» TEKST ŹRÓDŁOWY
------------

Były wygłoszone cztery budujące wykłady:
Pierwszym, pt. „Koniec świata” usłużył br. Zdzisław Kołacz. Mówca wykazał, że koniec świata nie odnosi się do ziemi i układu słonecznego, lecz do końca epoki w dziejach ludzkości. Mowa Pana Jezusa, Mat. 24:3, odnosząca się do końca świata, dotyczy końca wieków, końca naszej ery, w której żyjemy. Według Biblii, historia ludzkości dzieli się na trzy światy: do potopu istniał świat pierwszy – poddany aniołom, drugi świat nosi nazwę „teraźniejszy wiek zły”, ponieważ księciem tego świata jest szatan i trzeci świat „nowe niebo i nowa ziemia”, w których sprawiedliwość mieszka, bowiem Władcą tego świata będzie Chrystus. Dwa pierwsze światy miały początek i koniec, zaś trzeci świat pod zwierzchnictwem Boga i Chrystusa trwać będzie wiecznie i przyniesie radość odkupionej ludzkości.
Drugim wykładem usłużył br. Eugeniusz Szarkowicz na temat „Prawda o Duchu Świętym”. Na podstawie wielu dowodów biblijnych mówca wykazał, że Duch Święty nie jest osobą, lecz wpływem i mocą Bożą. Został On wylany na Jezusa przy chrzcie w Jordanie i ten sam Duch został wylany na Kościół w 50 dni po zmartwychwstaniu Jezusa. Dobrą ilustracją wylania Ducha Św. na Kościół jest Psalm 133. Według proroka Joela 2:28, Duch Święty ma być wylany na całą ludzkość, aby mogła poznać prawdziwego Boga i być doprowadzoną do życia wiecznego w czasie restytucji. Dodatkowym zagadnieniem są dary i owoce Ducha Świętego, te ostatnie należy zdobywać i modlić się o nie.
Trzecim tematem – „Nie samym chlebem żyje człowiek, ale każdym słowem, które pochodzi z ust Bożych” – Mat. 4:4 usłużył br. Jan Kopak. Mówca wskazał na ważność studiowania Słowa Bożego i wdrażania jego nauk w naszym codziennym życiu, bowiem uwieńczeniem tego wysiłku jest życie wieczne.

------------

» PREZENTOWANE DANE
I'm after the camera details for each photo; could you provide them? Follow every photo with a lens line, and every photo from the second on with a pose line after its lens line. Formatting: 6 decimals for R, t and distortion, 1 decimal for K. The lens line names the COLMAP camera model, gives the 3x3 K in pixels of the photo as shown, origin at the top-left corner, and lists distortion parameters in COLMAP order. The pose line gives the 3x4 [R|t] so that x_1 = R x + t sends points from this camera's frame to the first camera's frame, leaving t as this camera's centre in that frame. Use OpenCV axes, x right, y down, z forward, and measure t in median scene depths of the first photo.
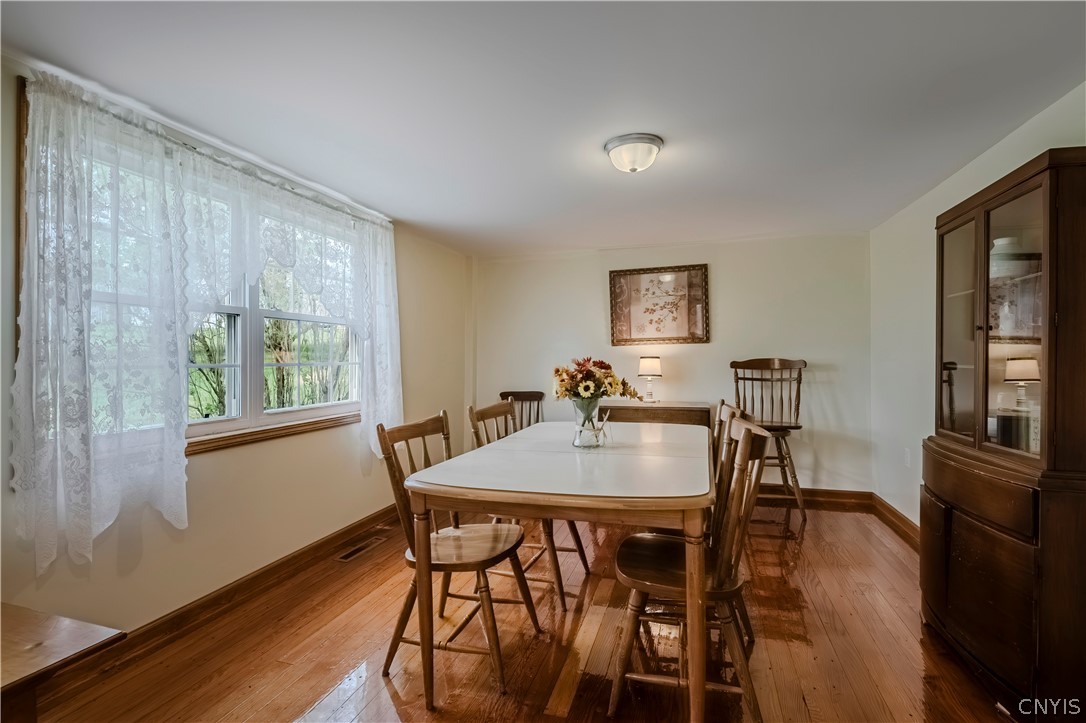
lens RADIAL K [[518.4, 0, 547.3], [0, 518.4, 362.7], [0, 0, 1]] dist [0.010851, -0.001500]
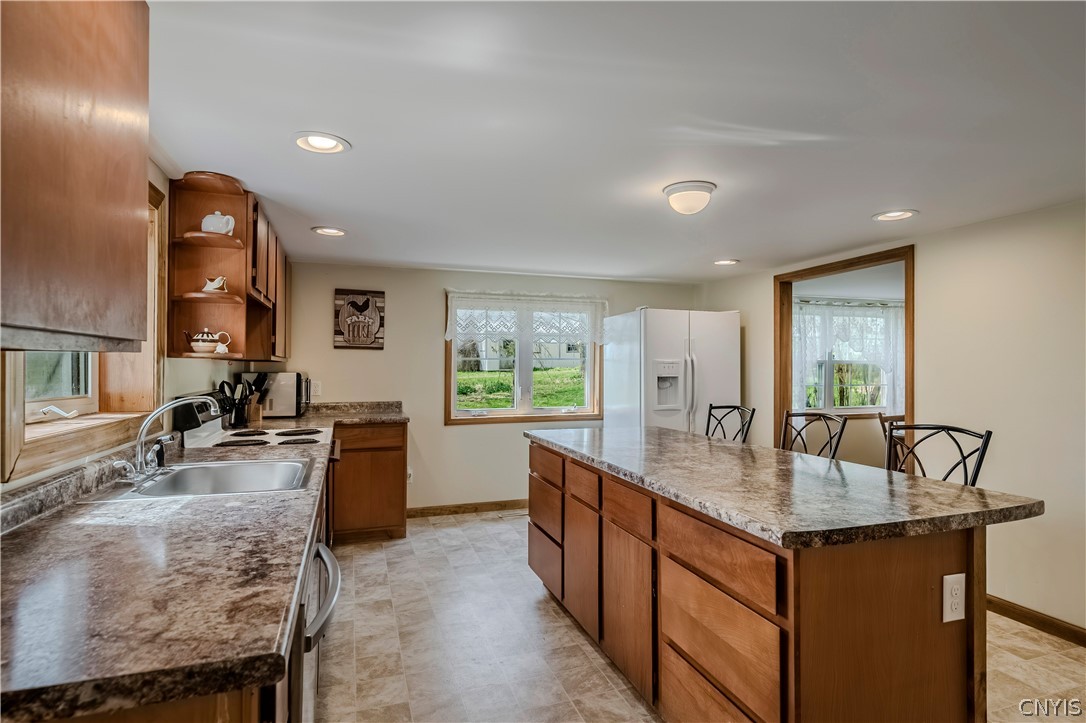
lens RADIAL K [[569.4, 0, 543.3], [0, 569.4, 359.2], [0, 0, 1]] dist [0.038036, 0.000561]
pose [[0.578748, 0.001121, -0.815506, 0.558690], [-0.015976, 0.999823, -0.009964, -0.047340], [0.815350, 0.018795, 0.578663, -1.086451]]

------------

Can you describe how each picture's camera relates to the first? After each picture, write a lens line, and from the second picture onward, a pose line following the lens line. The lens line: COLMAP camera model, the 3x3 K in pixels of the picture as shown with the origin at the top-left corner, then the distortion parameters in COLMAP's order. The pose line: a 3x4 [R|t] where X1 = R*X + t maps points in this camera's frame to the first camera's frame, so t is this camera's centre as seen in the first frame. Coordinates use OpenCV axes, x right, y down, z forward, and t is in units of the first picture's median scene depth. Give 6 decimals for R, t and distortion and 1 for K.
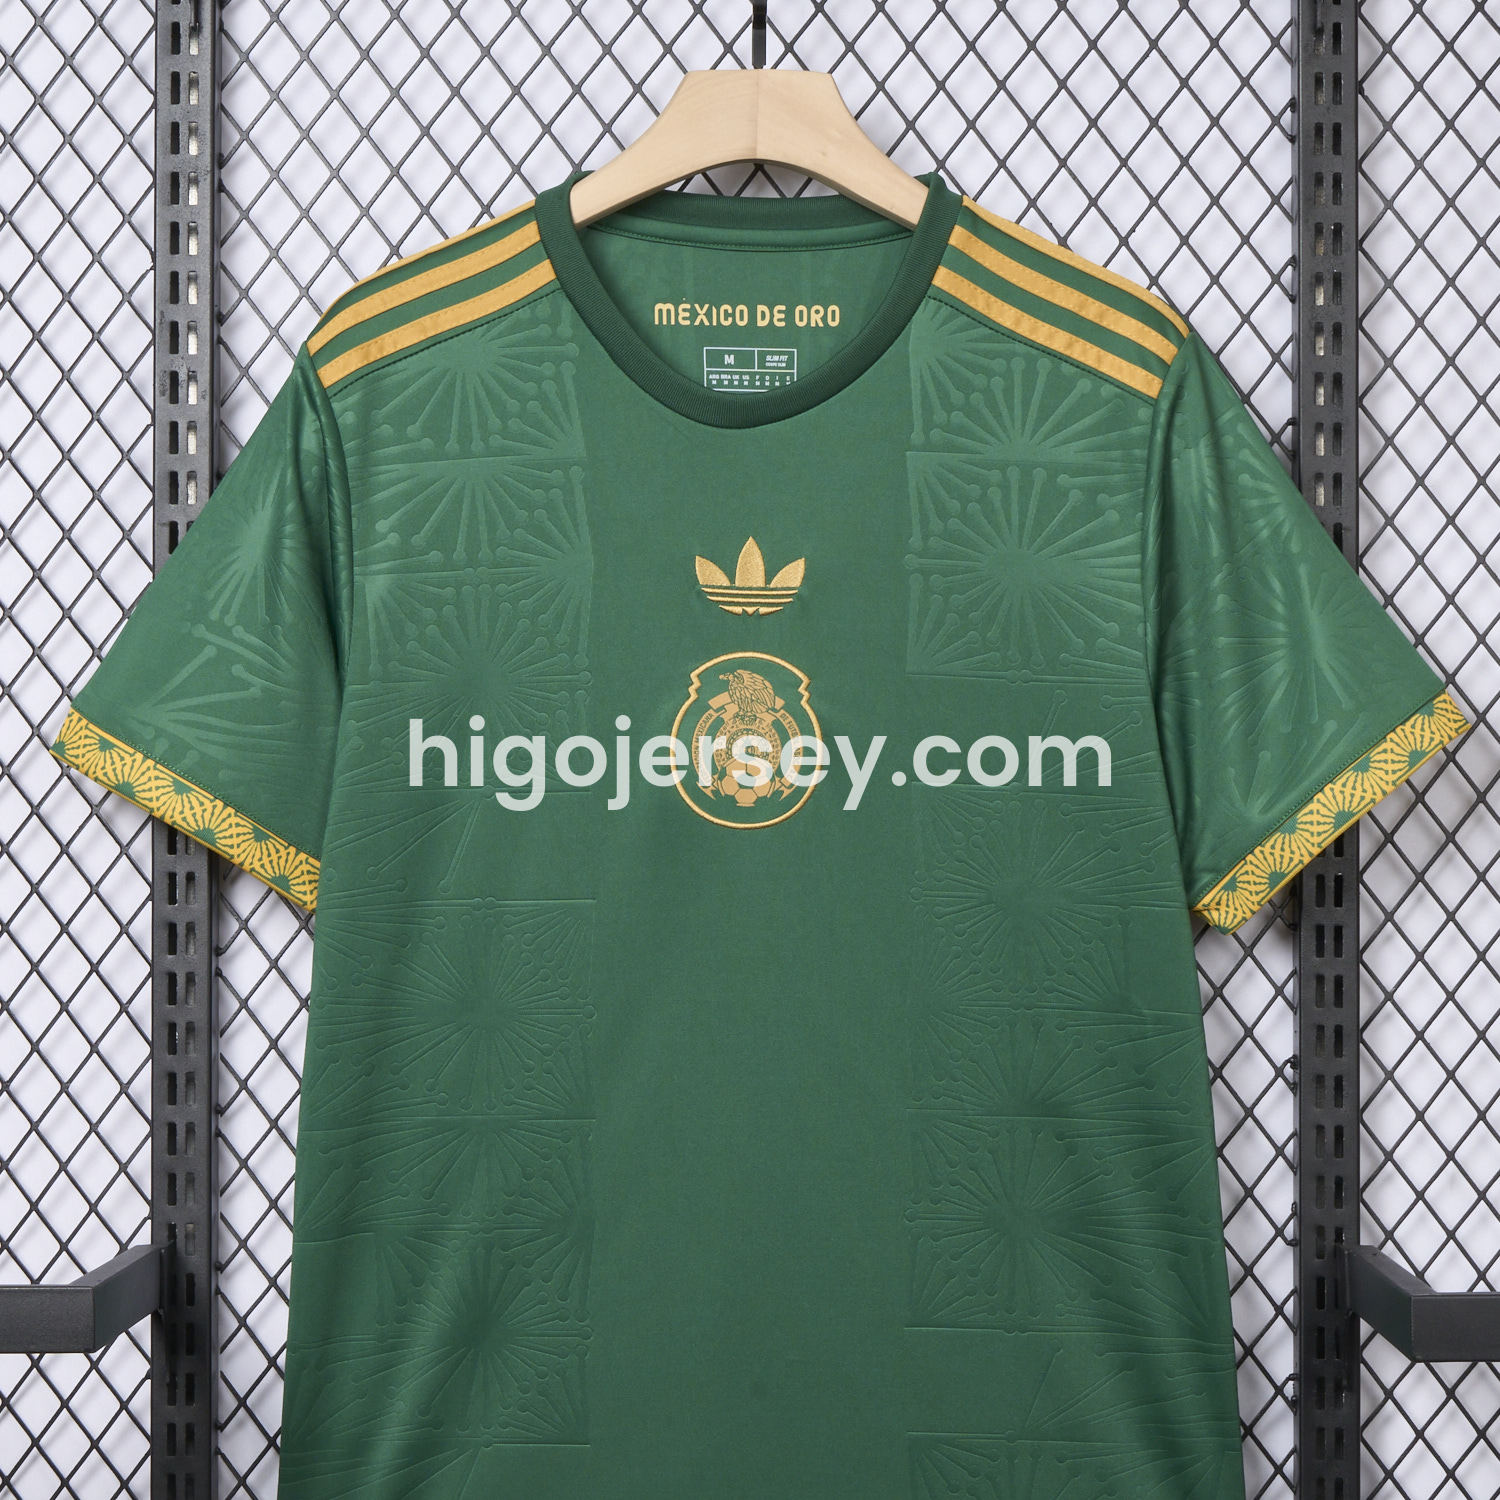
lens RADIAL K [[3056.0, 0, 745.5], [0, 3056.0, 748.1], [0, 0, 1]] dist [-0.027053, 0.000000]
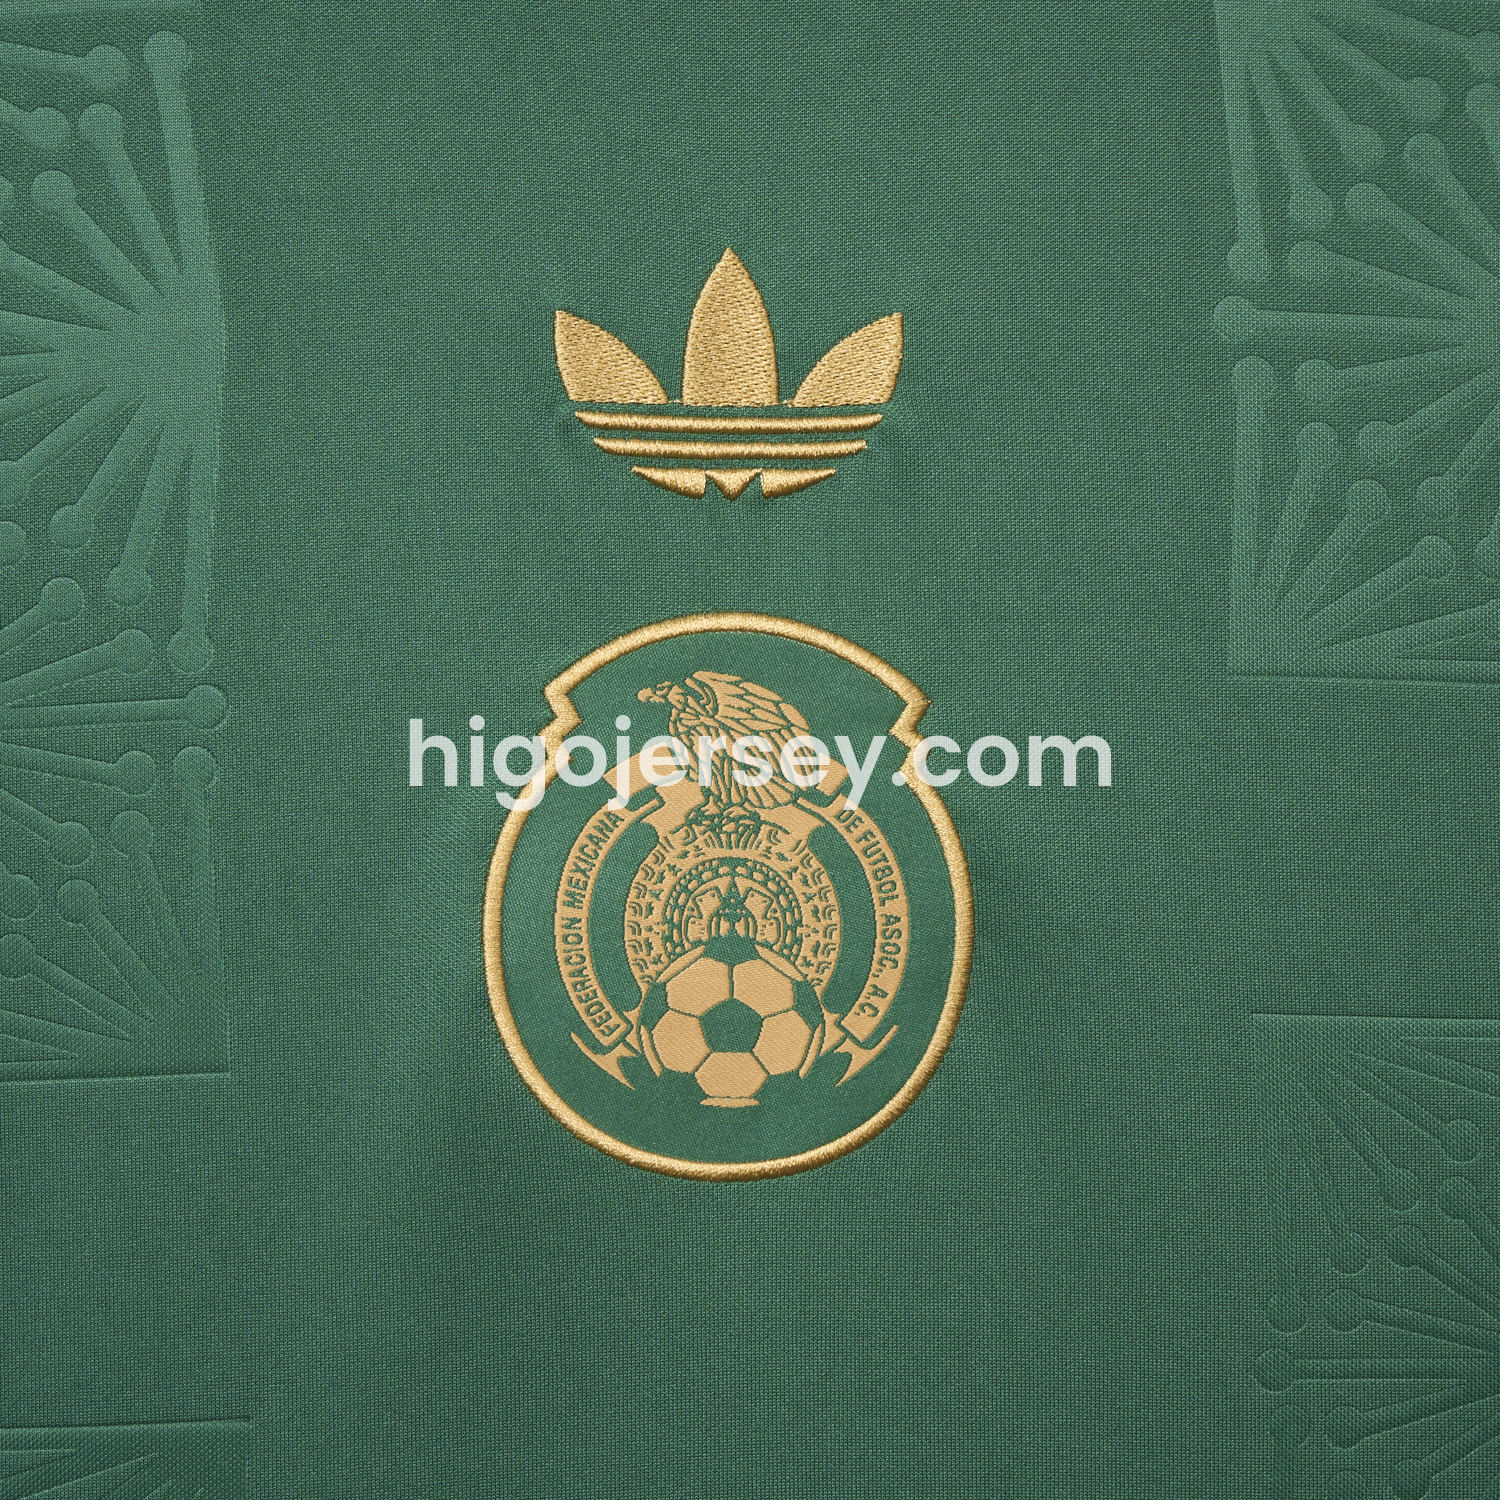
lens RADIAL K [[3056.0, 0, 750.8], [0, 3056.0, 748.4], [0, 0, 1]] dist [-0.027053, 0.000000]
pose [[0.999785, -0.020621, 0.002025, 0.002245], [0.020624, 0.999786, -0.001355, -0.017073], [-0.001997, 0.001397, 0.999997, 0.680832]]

------------

» TREŚĆ ZADANIA
Wypisz wszystkie odnośniki do miejsc w Biblii podane w tekście źródłowym, w kolejności ich wystąpienia.

» TWOJA ODPOWIEDŹ
Mat. 24:3
Psalm 133
Joela 2:28
Mat. 4:4